◆ Problem statement ◆
Going through the data below, copy out each line where the word "which" shows up.

[Stored data entries]
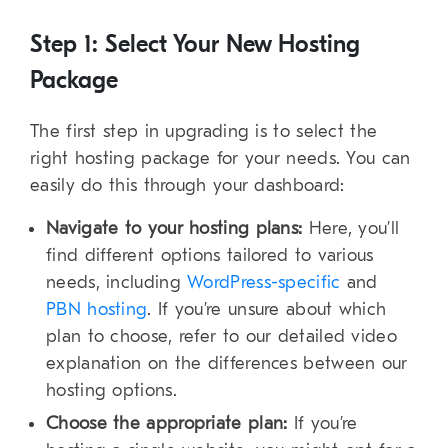
Step 1: Select Your New Hosting
Package
The first step in upgrading is to select the
right hosting package for your needs. You can
easily do this through your dashboard:
Navigate to your hosting plans:
Here, you’ll
find different options tailored to various
needs, including
WordPress-specific
and
PBN hosting
. If you’re unsure about which
plan to choose, refer to our detailed video
explanation on the differences between our
hosting options.
Choose the appropriate plan:
If you’re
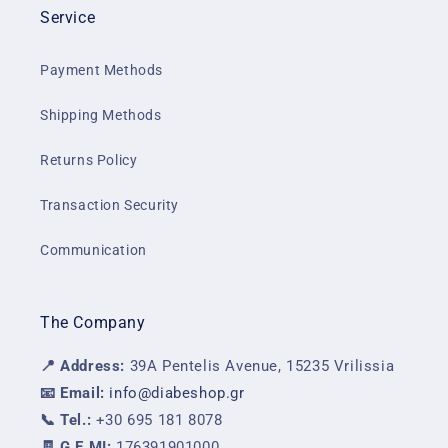
Service
Payment Methods
Shipping Methods
Returns Policy
Transaction Security
Communication
The Company
📍 Address:
39A Pentelis Avenue, 15235 Vrilissia
📧 Email:
info@diabeshop.gr
📞 Tel.:
+30 695 181 8078
🧾 G.E.MI:
176391901000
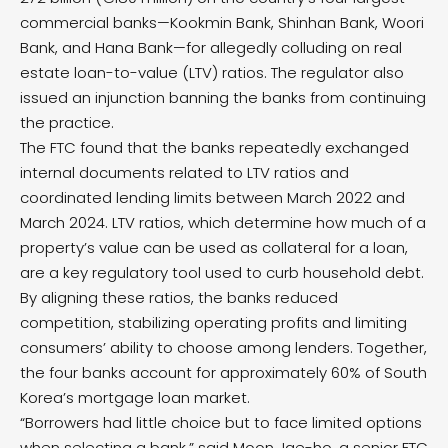
commercial banks—Kookmin Bank, Shinhan Bank, Woori
Bank, and Hana Bank—for allegedly colluding on real
estate loan-to-value (LTV) ratios. The regulator also
issued an injunction banning the banks from continuing
the practice.
The FTC found that the banks repeatedly exchanged
internal documents related to LTV ratios and
coordinated lending limits between March 2022 and
March 2024. LTV ratios, which determine how much of a
property’s value can be used as collateral for a loan,
are a key regulatory tool used to curb household debt.
By aligning these ratios, the banks reduced
competition, stabilizing operating profits and limiting
consumers’ ability to choose among lenders. Together,
the four banks account for approximately 60% of South
Korea’s mortgage loan market.
“Borrowers had little choice but to face limited options
when selecting a bank,” said Moon Jae-ho, a senior FTC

◆ Response area ◆
. If you’re unsure about which
March 2024. LTV ratios, which determine how much of a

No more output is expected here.